Thymic central tolerance is a critical process that prevents autoimmunity, but also presents a challenge to the generation of anti-tumor immune responses. Medullary thymic epithelial cells (mTECs) eliminate self-reactive T cells by displaying a diverse repertoire of tissue-specific antigens (TSAs) that are also shared by tumors. Therefore, while protecting against autoimmunity, mTECs simultaneously limit the generation of tumor-specific effector T cells by expressing tumor self-antigens. This ectopic expression of TSAs largely depends on autoimmune regulator (Aire), which is expressed in mature mTECs. Thus, therapies to deplete Aire-expressing mTECs represent an attractive strategy to increase the pool of tumor-specific effector T cells. Recent work has implicated the TNF family members RANK and RANK-Ligand (RANKL) in the development of Aire-expressing mTECs. Here, we show that in vivo RANKL blockade selectively and transiently depletes Aire and TSA expression in the thymus to create a window of defective negative selection.
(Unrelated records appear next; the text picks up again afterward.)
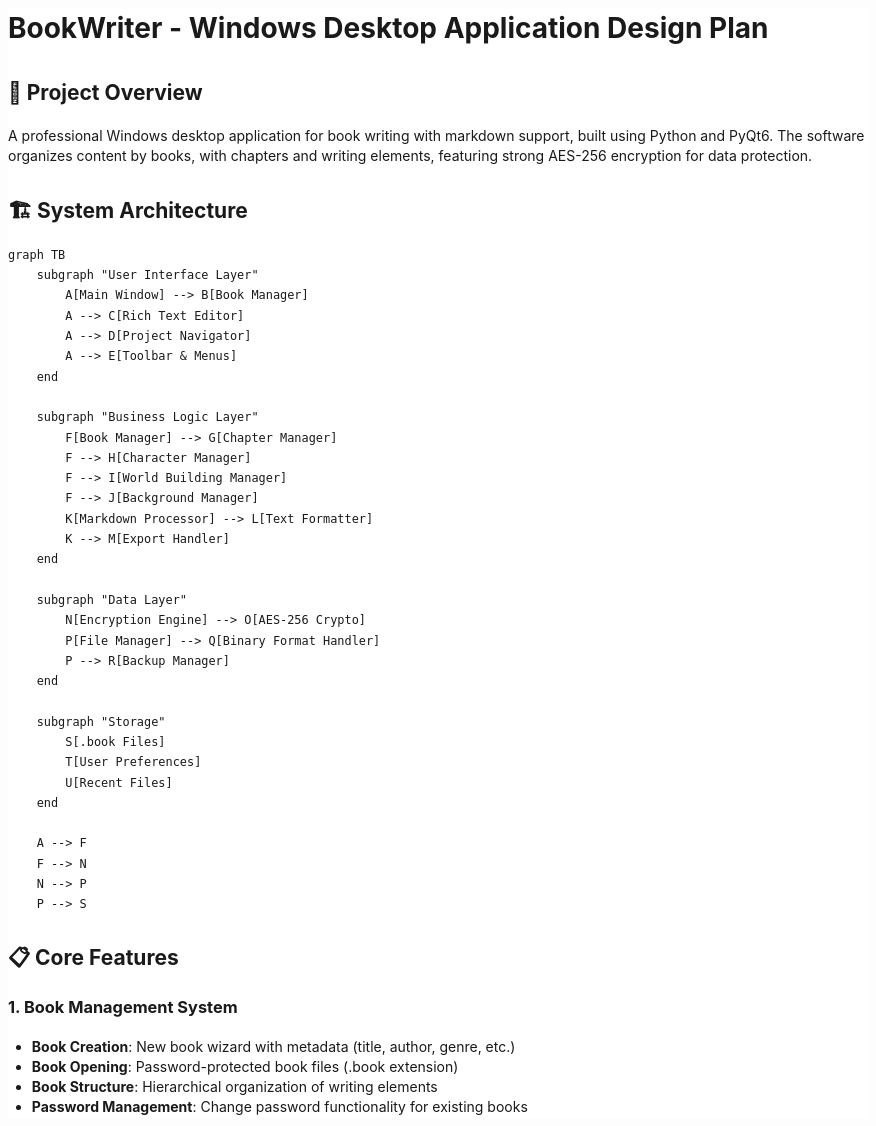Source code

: # BookWriter - Windows Desktop Application Design Plan

## 🎯 Project Overview
A professional Windows desktop application for book writing with markdown support, built using Python and PyQt6. The software organizes content by books, with chapters and writing elements, featuring strong AES-256 encryption for data protection.

## 🏗️ System Architecture

```mermaid
graph TB
    subgraph "User Interface Layer"
        A[Main Window] --> B[Book Manager]
        A --> C[Rich Text Editor]
        A --> D[Project Navigator]
        A --> E[Toolbar & Menus]
    end
    
    subgraph "Business Logic Layer"
        F[Book Manager] --> G[Chapter Manager]
        F --> H[Character Manager]
        F --> I[World Building Manager]
        F --> J[Background Manager]
        K[Markdown Processor] --> L[Text Formatter]
        K --> M[Export Handler]
    end
    
    subgraph "Data Layer"
        N[Encryption Engine] --> O[AES-256 Crypto]
        P[File Manager] --> Q[Binary Format Handler]
        P --> R[Backup Manager]
    end
    
    subgraph "Storage"
        S[.book Files]
        T[User Preferences]
        U[Recent Files]
    end
    
    A --> F
    F --> N
    N --> P
    P --> S
```

## 📋 Core Features

### 1. Book Management System
- **Book Creation**: New book wizard with metadata (title, author, genre, etc.)
- **Book Opening**: Password-protected book files (.book extension)
- **Book Structure**: Hierarchical organization of writing elements
- **Password Management**: Change password functionality for existing books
Further, we demonstrate that RANKL blockade can rescue melanoma-specific T cells from thymic deletion and that persistence of these tumor-specific effector T cells promoted increased host survival in response to tumor challenge. These results indicate that modulating central tolerance through RANKL can alter thymic output and potentially provide therapeutic benefit by enhancing anti-tumor immunity. Finally, in an effort to identify novel genes and signaling pathways required for thymic function, we demonstrate that canonical microRNAs (miRNAs) are required in TECs to maintain proper thymic architecture and to support the maintenance of central tolerance. By understanding which miRNAs are important for these functions, we hope to uncover new targets and regulatory pathways for therapeutic intervention in the thymus.